• WORK REQUEST:
Resume the piece on public reaction to Lance Armstrong's doping admission below, picking up right after its final sentence.

• PROVIDED PASSAGE:

The truth is out. He's admitted it. The rumors and allegations have been confirmed. Lance Armstrong doped up. In his own words, it was "one big lie." He was using performance enhancing drugs during each of his seven consecutive Tour de France victories. In his opinion, those wins would not have been possible without the drugs.
Let the scorn begin. Oh how we love to crucify our heroes.
Yahoo Sports called him "arrogant and unaware." CNN has panned his contrition as unconvincing. They said, "there was no flicker of soul-searching. Maybe he doesn't have a soul to search."
I expect some level of derision from major news outlets. It's their job. They're out for blood or whatever attracts more viewers and/or readers. A fallen celebrity is chum trailing behind a fishing boat out to catch sharks. However, the public humiliation doesn't end with the mainstream media. As Armstrong was able to find a warm corner in the hearts of the average American, he is now being evicted from those places of high esteem with vitriol and revulsion.
If you read through local news, you might find comments like "One of the lowest forms of life" and "Just a con man." Or you might see others say, "the epitome of a bad parent" and "spoiled brat."
Do I have room to criticize Lance Armstrong? What makes me any better than him? Sure, I've never done drugs, but I've never competed on an international stage with the pressures of the whole world watching. Granted, that stress and scrutiny over Armstrong's career isn't a valid excuse, but neither is the lack of a spotlight pardon my poor decisions. I might not have sued people for making accusations against me, but I have hurt people in other ways. The real difference between Lance Armstrong and Nicholas Casey is that everyone can see his mistakes, while very few people saw mine.
Armstrong is suffering the negative affects of something I've talked about before: when we place our heroes up on pedestals, there is only one direction they can go. Down. We ignore their humanity. We place inhuman expectations on them. We're unforgiving of their flaws. And we are ruthless when the inevitable happens.

Keypoint coordinate data:
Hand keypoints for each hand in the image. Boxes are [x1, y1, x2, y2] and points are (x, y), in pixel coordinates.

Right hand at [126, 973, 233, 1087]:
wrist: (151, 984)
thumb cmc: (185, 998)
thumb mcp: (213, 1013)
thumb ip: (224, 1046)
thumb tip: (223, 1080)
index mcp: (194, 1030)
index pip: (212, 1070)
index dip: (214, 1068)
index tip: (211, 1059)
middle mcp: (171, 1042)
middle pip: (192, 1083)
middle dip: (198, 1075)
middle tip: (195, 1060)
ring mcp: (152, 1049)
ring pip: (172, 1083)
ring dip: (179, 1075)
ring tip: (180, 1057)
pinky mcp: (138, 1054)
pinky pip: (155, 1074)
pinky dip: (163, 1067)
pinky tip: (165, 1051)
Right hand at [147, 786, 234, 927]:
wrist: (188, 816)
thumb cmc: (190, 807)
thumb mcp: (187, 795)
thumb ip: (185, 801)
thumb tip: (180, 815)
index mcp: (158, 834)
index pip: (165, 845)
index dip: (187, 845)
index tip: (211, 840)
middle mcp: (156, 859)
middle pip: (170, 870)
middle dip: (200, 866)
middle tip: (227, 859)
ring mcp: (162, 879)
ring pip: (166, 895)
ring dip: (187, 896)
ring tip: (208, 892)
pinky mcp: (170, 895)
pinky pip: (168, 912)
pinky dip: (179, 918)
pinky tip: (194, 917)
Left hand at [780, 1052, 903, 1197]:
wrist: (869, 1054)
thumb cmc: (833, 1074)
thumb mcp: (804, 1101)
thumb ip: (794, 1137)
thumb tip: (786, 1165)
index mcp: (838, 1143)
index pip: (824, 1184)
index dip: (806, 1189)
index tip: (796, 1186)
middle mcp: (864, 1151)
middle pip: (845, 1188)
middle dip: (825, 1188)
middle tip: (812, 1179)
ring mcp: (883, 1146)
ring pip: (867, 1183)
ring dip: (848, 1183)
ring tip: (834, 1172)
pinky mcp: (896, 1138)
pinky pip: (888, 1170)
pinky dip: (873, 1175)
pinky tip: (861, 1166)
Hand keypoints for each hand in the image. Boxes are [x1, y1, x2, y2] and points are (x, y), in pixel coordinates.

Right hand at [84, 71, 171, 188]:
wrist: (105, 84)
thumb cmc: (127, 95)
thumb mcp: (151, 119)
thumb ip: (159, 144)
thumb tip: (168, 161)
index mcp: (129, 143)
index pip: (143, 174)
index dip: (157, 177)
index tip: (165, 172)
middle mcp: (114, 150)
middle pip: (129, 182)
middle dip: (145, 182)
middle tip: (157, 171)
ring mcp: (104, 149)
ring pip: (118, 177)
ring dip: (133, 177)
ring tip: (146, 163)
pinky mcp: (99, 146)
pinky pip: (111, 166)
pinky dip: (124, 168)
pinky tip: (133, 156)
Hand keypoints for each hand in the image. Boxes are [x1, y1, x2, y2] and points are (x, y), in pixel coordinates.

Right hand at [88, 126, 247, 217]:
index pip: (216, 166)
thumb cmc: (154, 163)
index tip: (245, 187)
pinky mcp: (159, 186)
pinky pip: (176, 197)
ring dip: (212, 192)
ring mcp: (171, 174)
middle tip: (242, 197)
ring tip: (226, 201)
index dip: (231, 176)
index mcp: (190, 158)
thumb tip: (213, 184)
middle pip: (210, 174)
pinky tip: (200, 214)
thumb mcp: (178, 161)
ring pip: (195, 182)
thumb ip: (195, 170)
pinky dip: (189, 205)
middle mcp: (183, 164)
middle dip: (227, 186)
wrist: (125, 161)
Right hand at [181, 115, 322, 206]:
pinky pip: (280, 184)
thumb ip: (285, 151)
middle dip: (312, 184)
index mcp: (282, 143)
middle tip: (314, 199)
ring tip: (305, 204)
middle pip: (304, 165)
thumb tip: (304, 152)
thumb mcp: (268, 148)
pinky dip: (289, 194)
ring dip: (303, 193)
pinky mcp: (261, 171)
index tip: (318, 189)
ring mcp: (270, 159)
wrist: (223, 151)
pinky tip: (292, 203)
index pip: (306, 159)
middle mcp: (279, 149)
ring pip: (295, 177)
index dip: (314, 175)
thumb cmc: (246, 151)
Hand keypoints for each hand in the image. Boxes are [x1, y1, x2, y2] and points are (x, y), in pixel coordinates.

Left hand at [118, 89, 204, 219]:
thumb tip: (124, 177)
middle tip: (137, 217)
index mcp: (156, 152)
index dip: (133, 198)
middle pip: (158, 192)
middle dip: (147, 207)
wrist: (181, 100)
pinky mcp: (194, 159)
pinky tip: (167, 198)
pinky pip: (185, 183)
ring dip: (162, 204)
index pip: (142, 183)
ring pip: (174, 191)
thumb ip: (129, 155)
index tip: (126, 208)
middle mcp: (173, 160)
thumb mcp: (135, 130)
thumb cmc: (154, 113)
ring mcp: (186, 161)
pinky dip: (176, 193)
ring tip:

• EXERCISE OUTPUT:
Is there room for forgiveness and second chances in Lance's life? From my perspective, there has to be. I don't know him personally. The lies he told have zero effect on my life. I am not one the people he betrayed. The closest our two paths ever came to crossing was when he visited Coeur d'Alene to watch the Ironman Triathlon a few years ago. I'm pretty sure I was at church that day.
Forgiveness isn't mine to give as he's done nothing to personally wrong me. When I ponder whether or not he deserves a second chance, I must consider a few things.
1. He is all ready facing the natural consequences of his actions. He's been stripped of his Tour de France titles. The IOC has requested he return his Olympic medal. He has been banned from his chosen profession for the rest of his life.
2. He is being sued for repayment of money he won in libel lawsuits. Some organizations are asking he return money he was paid to compete in various events. He will no longer be able to earn income from cycling. He has lost many of the sponsorships that helped finance his career. He has resigned from his own non-profit foundation. There will be severe financial punishments.
3. His relationships are all ready strained. He's burned several bridges through his doping and the lies he told to cover it up. Many of those he hurt were friends and teammates. Some of those relationships might be beyond repair. But those closest to him may have been hurt the worst - his family. That includes the son who defended Armstrong as accusations were first leveled against him.
If I were to criticize Armstrong, there's nothing I could do to make his situation any worse. My ridicule would be nothing more than empty words adding to the abundance of other voices insulting him. All that I would accomplish would be to show my own emptiness as I'd be hurling venom against against a man I don't know and who is just as frail and fallible as me. I'd be doing nothing more than pointing out the speck of sawdust in his eye while ignoring the plank that's blinding my own vision. He is as worthy of a second chance as I am.
Despite his errors, he is still a cancer survivor. When all is said and done, his survival is will still be a great accomplishment. Even if all of his records and awards are erased from the history of cycling, he still managed to make it a more interesting sport - he introduced many American viewers to a competition that they previously thought of as boring. That renewed interest helped spurn more people to pursue an active and healthier lifestyle. For that, he deserves some recognition.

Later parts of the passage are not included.